■ Document section
4. Clause 10 runs in these words:
My sons shall on coming by the properties to be left by me at my death continue to hold and. enjoy them without powers of sale, gift etc. On their death my son's son (grandson) shall obtain the properties to be left by me in absolute right with powers of sale, gift, etc., and shall maintain the rites laid down by me in compliance with the directions set out in this will made by me.
5. On these clauses the first contention that has been urged on behalf of the appellants is that after the death of Hiralal, the sons became joint tenants and not tenants in common in respect of the properties left by him although as a matter of fact each of the said sons would have a 1/7th share therein. This contention, in our opinion, is not well founded. It has, been laid down by the Judicial Committee that the principle of such joint tenancy is unknown to Hindu law. Unless therefore there is found in the will some positive indication that some departure from the ordinary rule of Hindu law is intended, an interpretation which would go to establish that as a matter of fact a joint tenancy was intended by the will, ought not to be adopted. One of the decisions of the Judical Committee which is relevant on this point is the case in Jogeswar Narain Deo v. Ram Chand Dutt (1896) 23 Cal 670. To the same effect also is their Lordships' decision in Bahu Rani v. Rajendra Baksh Singh . The words used in the two clauses of the will, in our opinion, make it perfectly clear that the testator intended that it was a tenancy in common that was to rest in the sons in equal shares. In Clause 7 it was expressly stated that the sons upon coming by the movable and immovable properties in equal shares without powers of sale, gift, etc., and again it is stated that they would collect all sorts of dues in respect of the estate either jointly or severally according to their respective shares. Furthermore, in Clause 11 of the will, it is provided that after the testator's death his sons shall jointly carry on the existing business and none of the sons will be at liberty to carry on separate business independently, but if any of them desire to do any business with his own funds, he will be free to do so. This clause suggests that although there will be no actual division of the properties, the sons would be entitled to have their separate funds. In the circumstances in our opinion, there is sufficient indication contained in the will which would go to establish that as a matter of fact it was a tenancy in common that was intended. That a life interest was created in favour of each of the sons is a matter about which there can be no dispute.
6. It has been contended on behalf of the appellants in the next place that even if it be held that the sons would take as tenants in common and not as joint tenants, yet on the death of any one of them his interest would by implication devolve on the survivors of them and that it was on the death of all the sons that the grandsons would come in. In other words, the will purported to devise the residue to the surviving sons by way of cross remainder, as it were. In support of this contention reference has been made to two cases, viz. In re Tate, Williamson v. Gilpini (1914) 2 Ch D 182 and In re Stanley's Settlement, Maddocks v. Andrews (1916) 2 Ch D 50. In our opinion, nothing that has been said in the will would suggest that such a devise was intended to be made. And indeed an interpretation which would import into a will executed in this country a highly technical rule of English conveyancing, such as was applied to the documents in the two cases referred to above, would, in our opinion, not be justified specially as such a provision would be repugnant to the principles of Hindu law with regard to the creation of estates. It has next been contended that Clause 10 of the will should be interpreted as meaning that the grandsons would come in after the death of all the sons of the testator and this interpretation is sought to be justified by the words of the will which are as follows:
On their death (that is to say, the death of the sons) my son's son (grandson) shall obtain the properties to be left by me in absolute right, etc.

■ Written problem A
Extract verbatim the passage of the judgment on the will from "4. Clause 10" up to and including "made by me.".
The listing after this point has no connection to the judgment on the will.

■ Dataset excerpts
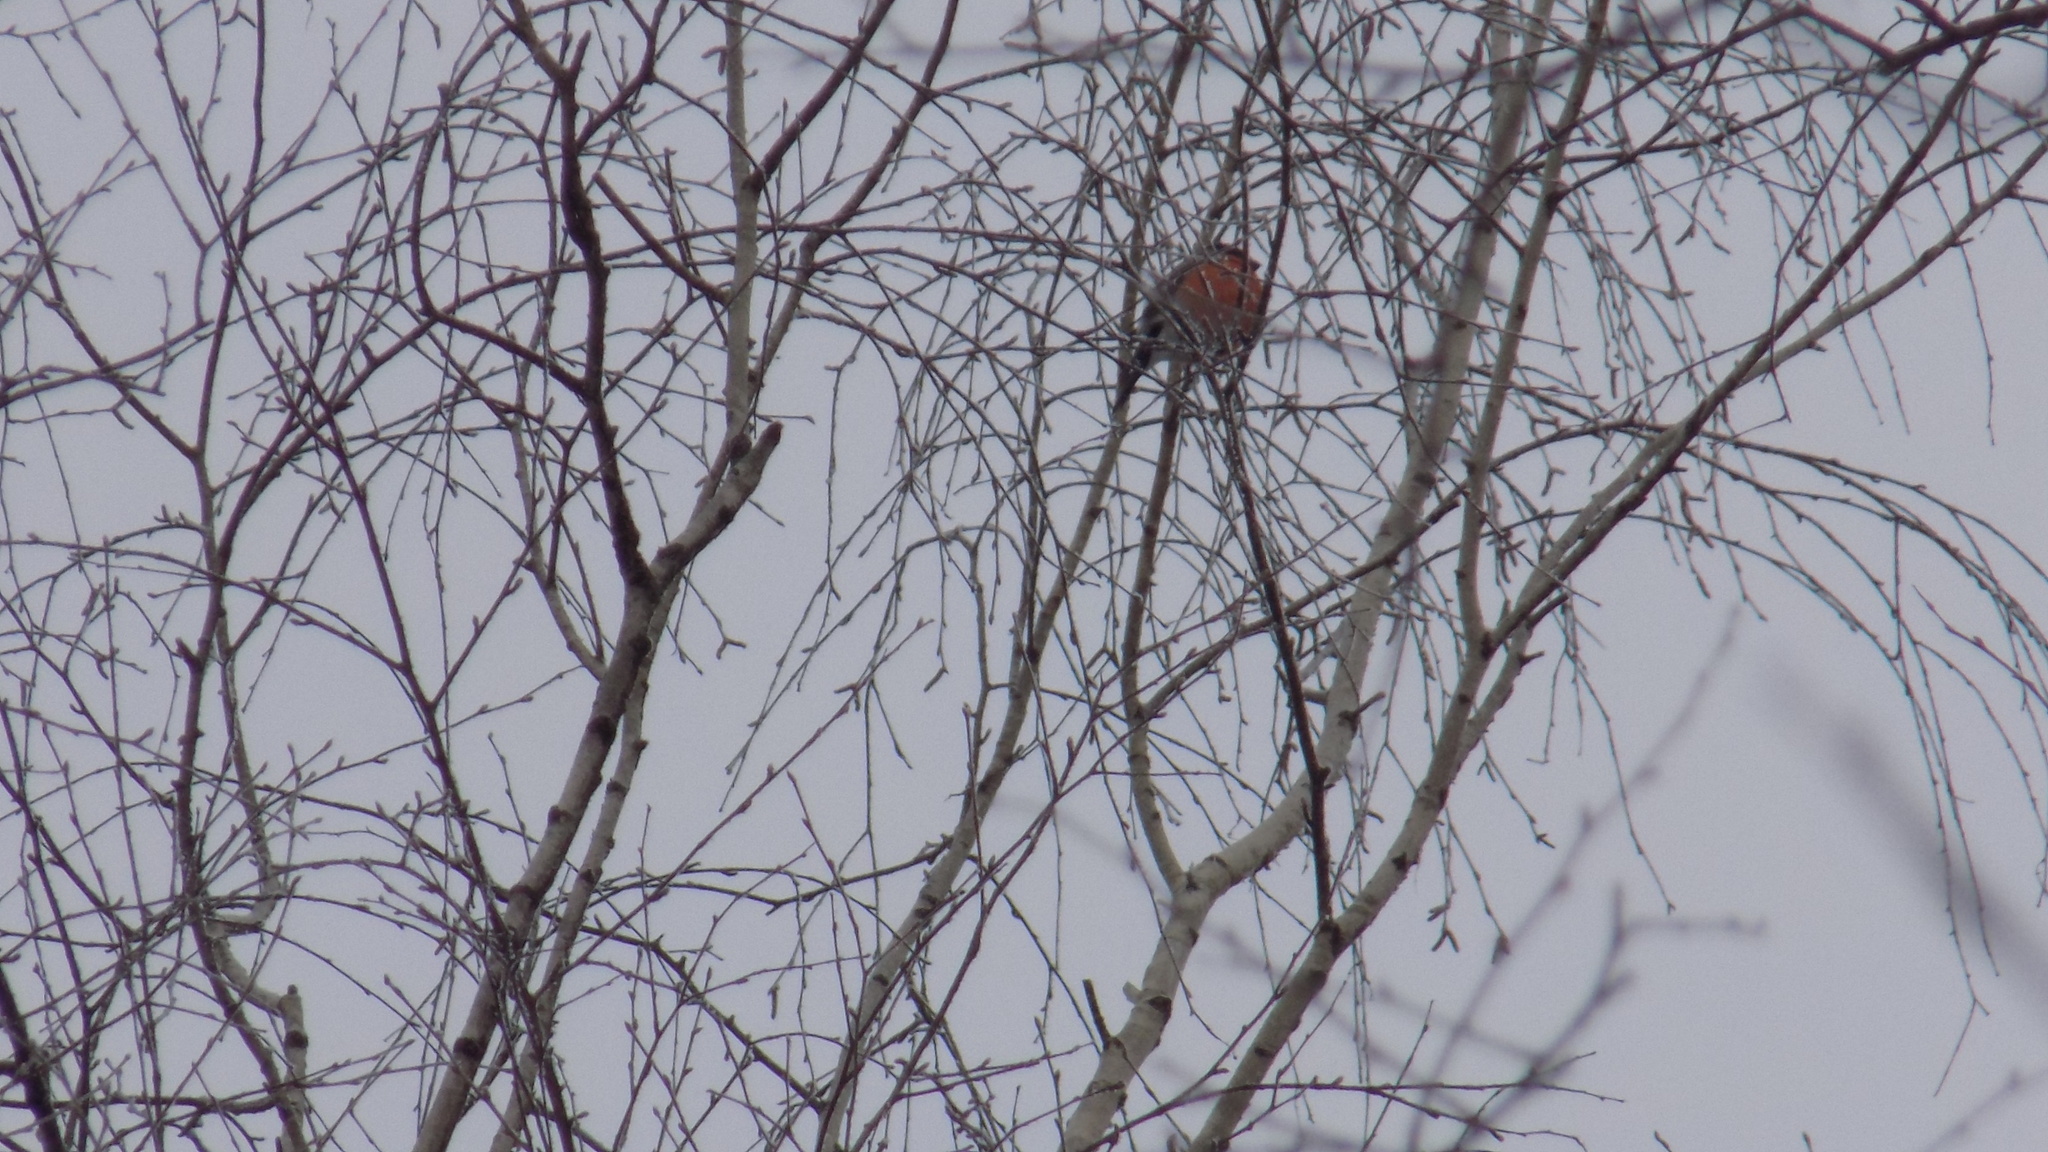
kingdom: Animalia
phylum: Chordata
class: Aves
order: Passeriformes
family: Fringillidae
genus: Pyrrhula
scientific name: Pyrrhula pyrrhula
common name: Eurasian bullfinch
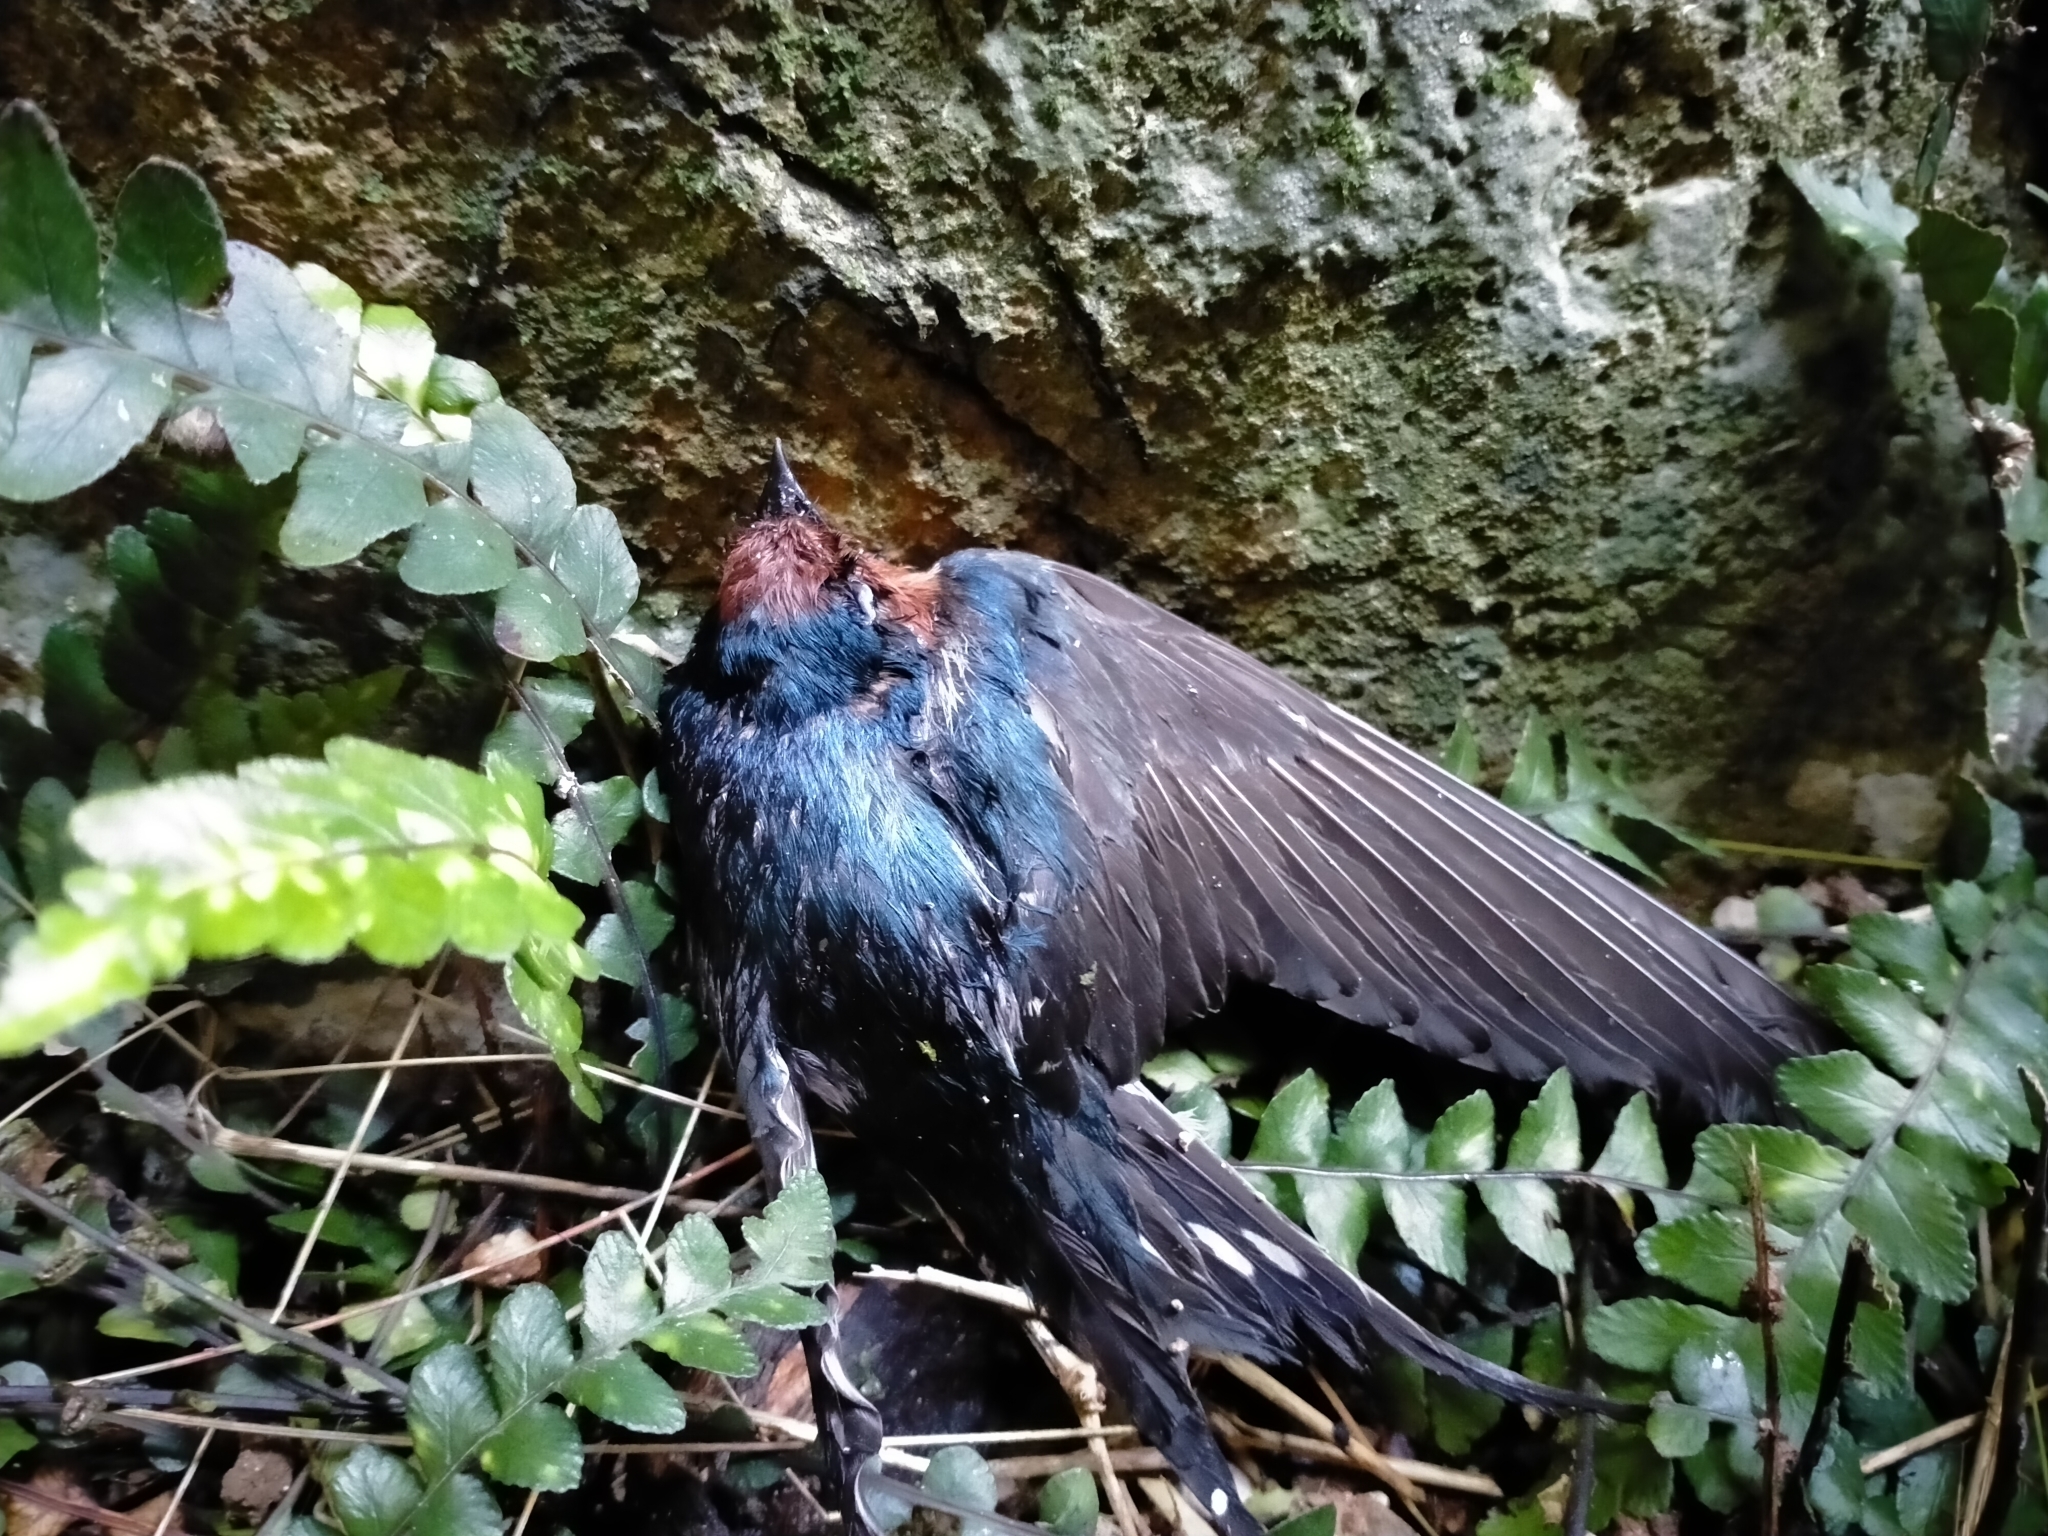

■ Written problem B
Edit the listing of photographed organisms: reproduce its lines with "common name" changed to "vernacular name" and nothing else altered. Leave the pictures out.

■ Correct response A
4. Clause 10 runs in these words:
My sons shall on coming by the properties to be left by me at my death continue to hold and. enjoy them without powers of sale, gift etc. On their death my son's son (grandson) shall obtain the properties to be left by me in absolute right with powers of sale, gift, etc., and shall maintain the rites laid down by me in compliance with the directions set out in this will made by me.

■ Correct response B
kingdom: Animalia
phylum: Chordata
class: Aves
order: Passeriformes
family: Fringillidae
genus: Pyrrhula
scientific name: Pyrrhula pyrrhula
vernacular name: Eurasian bullfinch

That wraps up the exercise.